Si vous avez un ordinateur avec un portail qui est ouvert en permanence, l’employeur a en principe accès à l’ensemble de vos activités sur cet ordinateur. Ce n’est pas pour autant qu’il va pouvoir fouiller allègrement partout, confer les règles et lois citées plus haut. Vous voulez stocker des choses persos ? Créer un dossier intitulé “Privé”, cela rendra beaucoup plus compliqué pour votre employeur d’y accéder légalement. Il aura dans la plupart des cas besoin de votre présence pour ouvrir le dossier ou de l’autorisation d’un juge.

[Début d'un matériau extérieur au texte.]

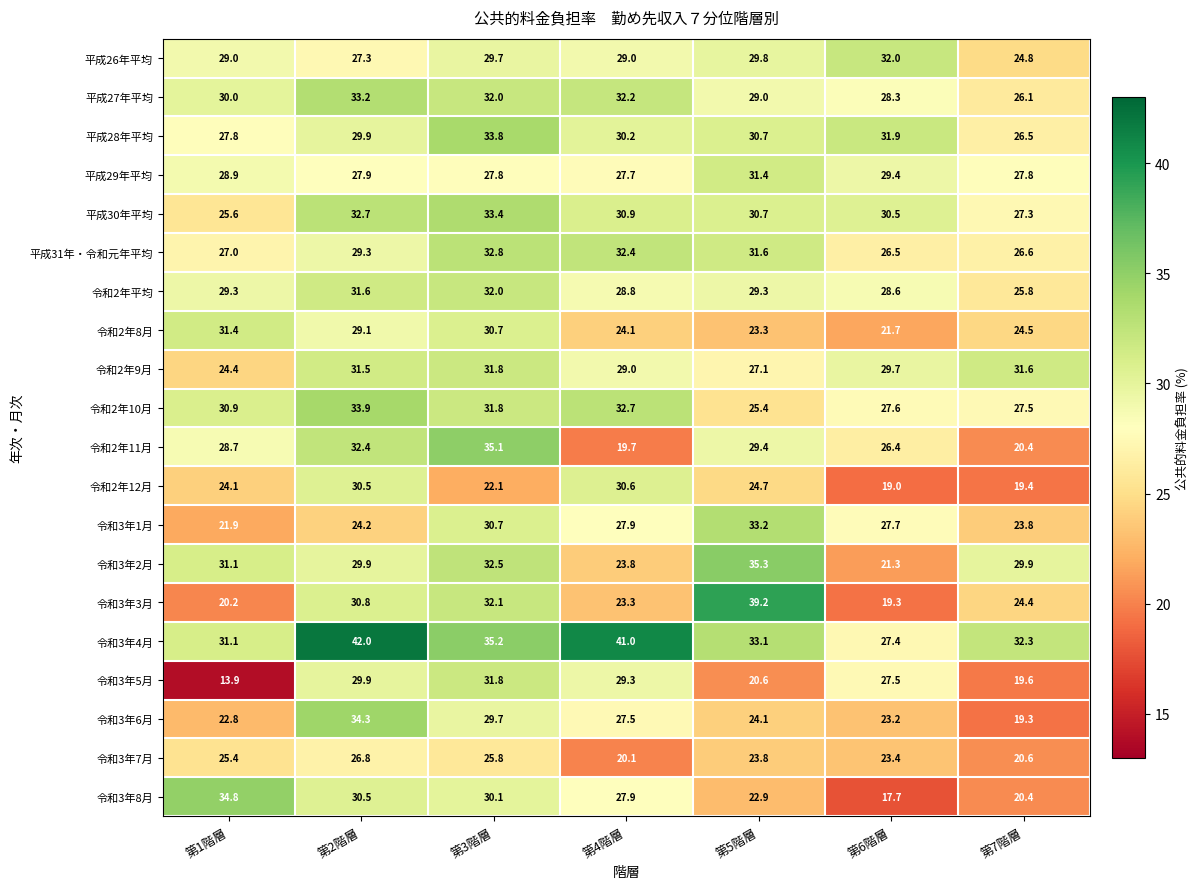

List the labels in order of 令和3年5月 value, largest first.

第3階層, 第2階層, 第4階層, 第6階層, 第5階層, 第7階層, 第1階層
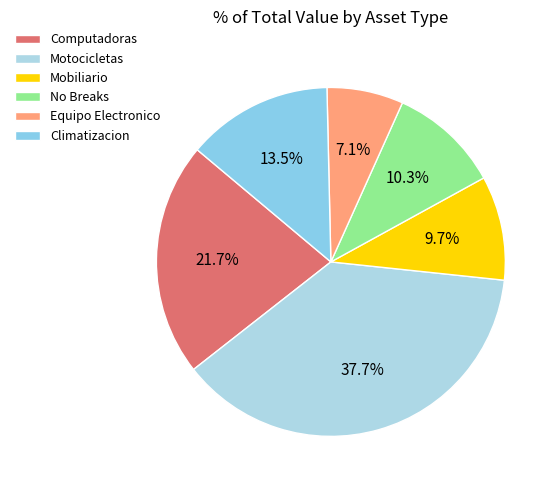

Which category has the smallest portion of the pie?

Equipo Electronico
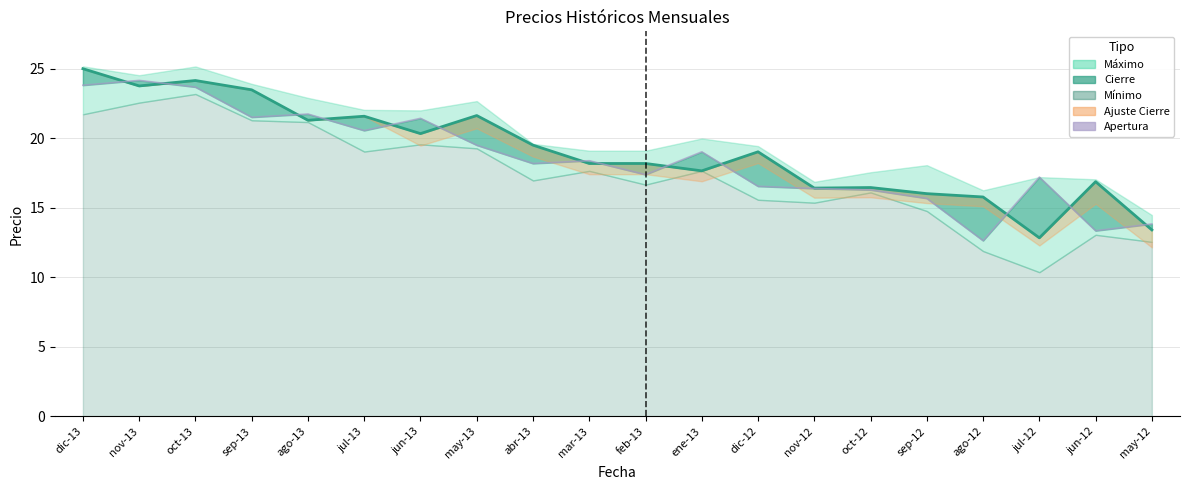

What is the average value of the Cierre series?

19.1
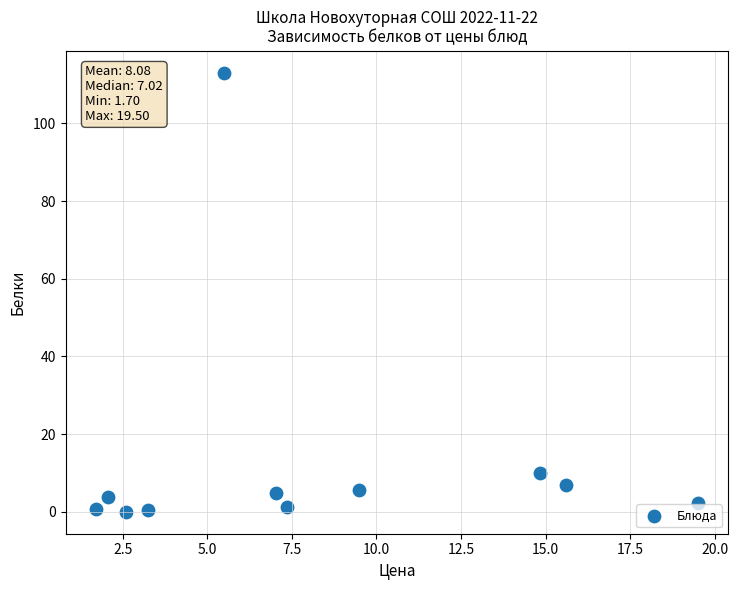

What is the average X value?

8.1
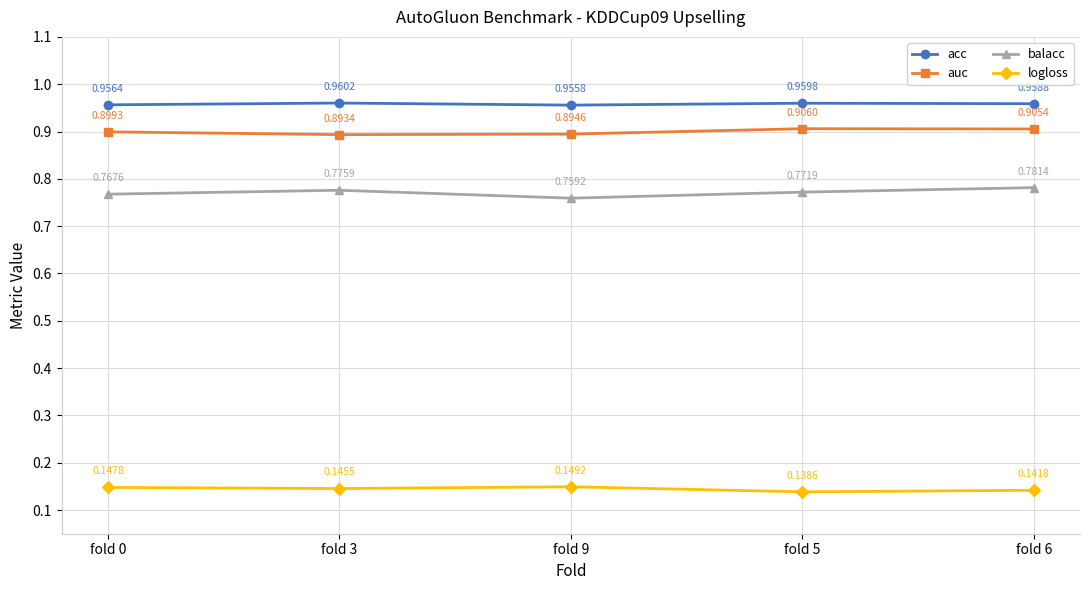

How many balacc values are between 0 and 1?

5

Par contre, une entreprise qui ne respecte pas les lois et principes en matière de vie privée ne risque pas grand-chose. Au pire une sanction pénale (rarissime) ou de faibles dommages et intérêts. De quoi la pousser à quand même tenter de soumettre une preuve obtenue illicitement. D’autant plus qu’il a une chance raisonnable de voir celle-ci retenue, surtout si l’employé a été informé de la possibilité d’un contrôle.

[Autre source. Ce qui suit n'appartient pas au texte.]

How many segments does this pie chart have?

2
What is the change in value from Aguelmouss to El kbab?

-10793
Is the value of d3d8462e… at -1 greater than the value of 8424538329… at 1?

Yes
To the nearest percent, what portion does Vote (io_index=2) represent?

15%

Monitoring doux et réunion à l’improviste
On peut rapidement crier à l’excès, mais c’est oublier un peu vite que l’un des rôles du manager est justement de suivre ce que font les personnes qui travaillent dans son équipe. Néanmoins, plutôt que d’utiliser des logiciels de surveillance clivants, il existe des techniques moins invasives pour contrôler que l’employé est réellement en train de travailler. Des réunions à l’improviste, des calls réguliers, une surveillance de la production et l’envoi régulier de mails (doublé d’une vérification du délai des réponses) sont quelques-uns de ces moyens. Demander de rester joignable par Teams ou autre ou intégrer l’employé à des projets collectifs en sont deux autres.
En guise de conclusion, le vrai problème dans le cas de la banque Wells Fargo n’est peut-être pas un éventuel flicage. Il se situe plutôt dans le fait qu’en agissant ainsi, elle montre qu’elle mesure la valeur de ses employés à l’intensité de l’activité de leur clavier.
Et qu’en est-il des critiques ?
Les messages envoyés sur les messageries professionnelles (Slack, Teams ou par mail) sont censés être d’ordre professionnel, les employeurs peuvent y accéder sous certaines conditions. Le plus souvent en cas d’incident, mais pas toujours. Si vous voulez critiquer vos collègues ou supérieurs optez donc pour une messageries privées type WhatsApp ou Telegram, ou encore de manière encore moins pérenne à l’oral. Mais pour l’ambiance, le plus sage est encore de s’abstenir.